## Work instructions:
Every line from the one with "времени в России;" through the end of the records below should be restated word for word, and nothing outside that span.

## Provided information:
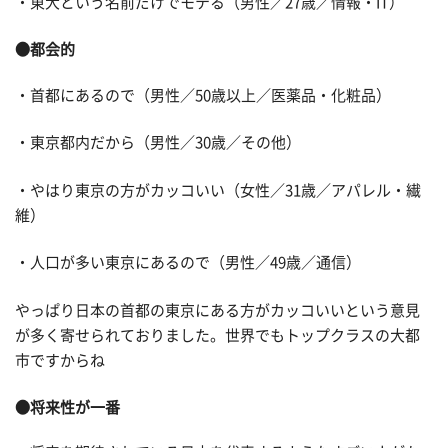
・東大という名前だけでモテる（男性／27歳／情報・IT）
●都会的
・首都にあるので（男性／50歳以上／医薬品・化粧品）
・東京都内だから（男性／30歳／その他）
・やはり東京の方がカッコいい（女性／31歳／アパレル・繊
維）
・人口が多い東京にあるので（男性／49歳／通信）
やっぱり日本の首都の東京にある方がカッコいいという意見
が多く寄せられておりました。世界でもトップクラスの大都
市ですからね
●将来性が一番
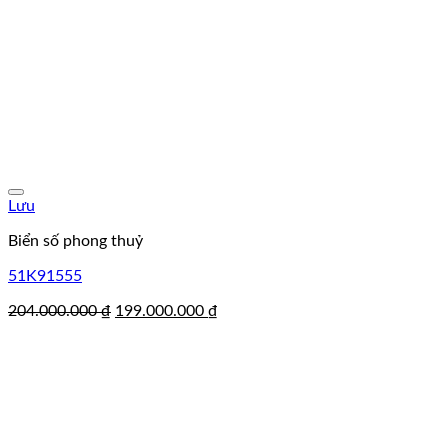
Lưu
Biển số phong thuỷ
51K91555
Giá
Giá
204.000.000
₫
199.000.000
₫
gốc
hiện
là:
tại
204.000.000 ₫.
là:
199.000.000 ₫.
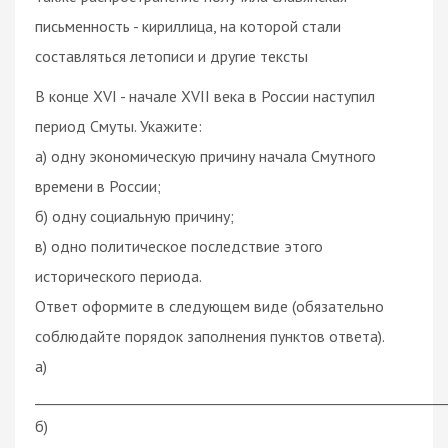
письменность - кириллица, на которой стали
составляться летописи и другие тексты
В конце XVI - начале XVII века в России наступил
период Смуты. Укажите:
а) одну экономическую причину начала Смутного
времени в России;
б) одну социальную причину;
в) одно политическое последствие этого
исторического периода.
Ответ оформите в следующем виде (обязательно
соблюдайте порядок заполнения пунктов ответа).
а)
___________________________________________________________
б)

## Exercise answer:
времени в России;
б) одну социальную причину;
в) одно политическое последствие этого
исторического периода.
Ответ оформите в следующем виде (обязательно
соблюдайте порядок заполнения пунктов ответа).
а)
___________________________________________________________
б)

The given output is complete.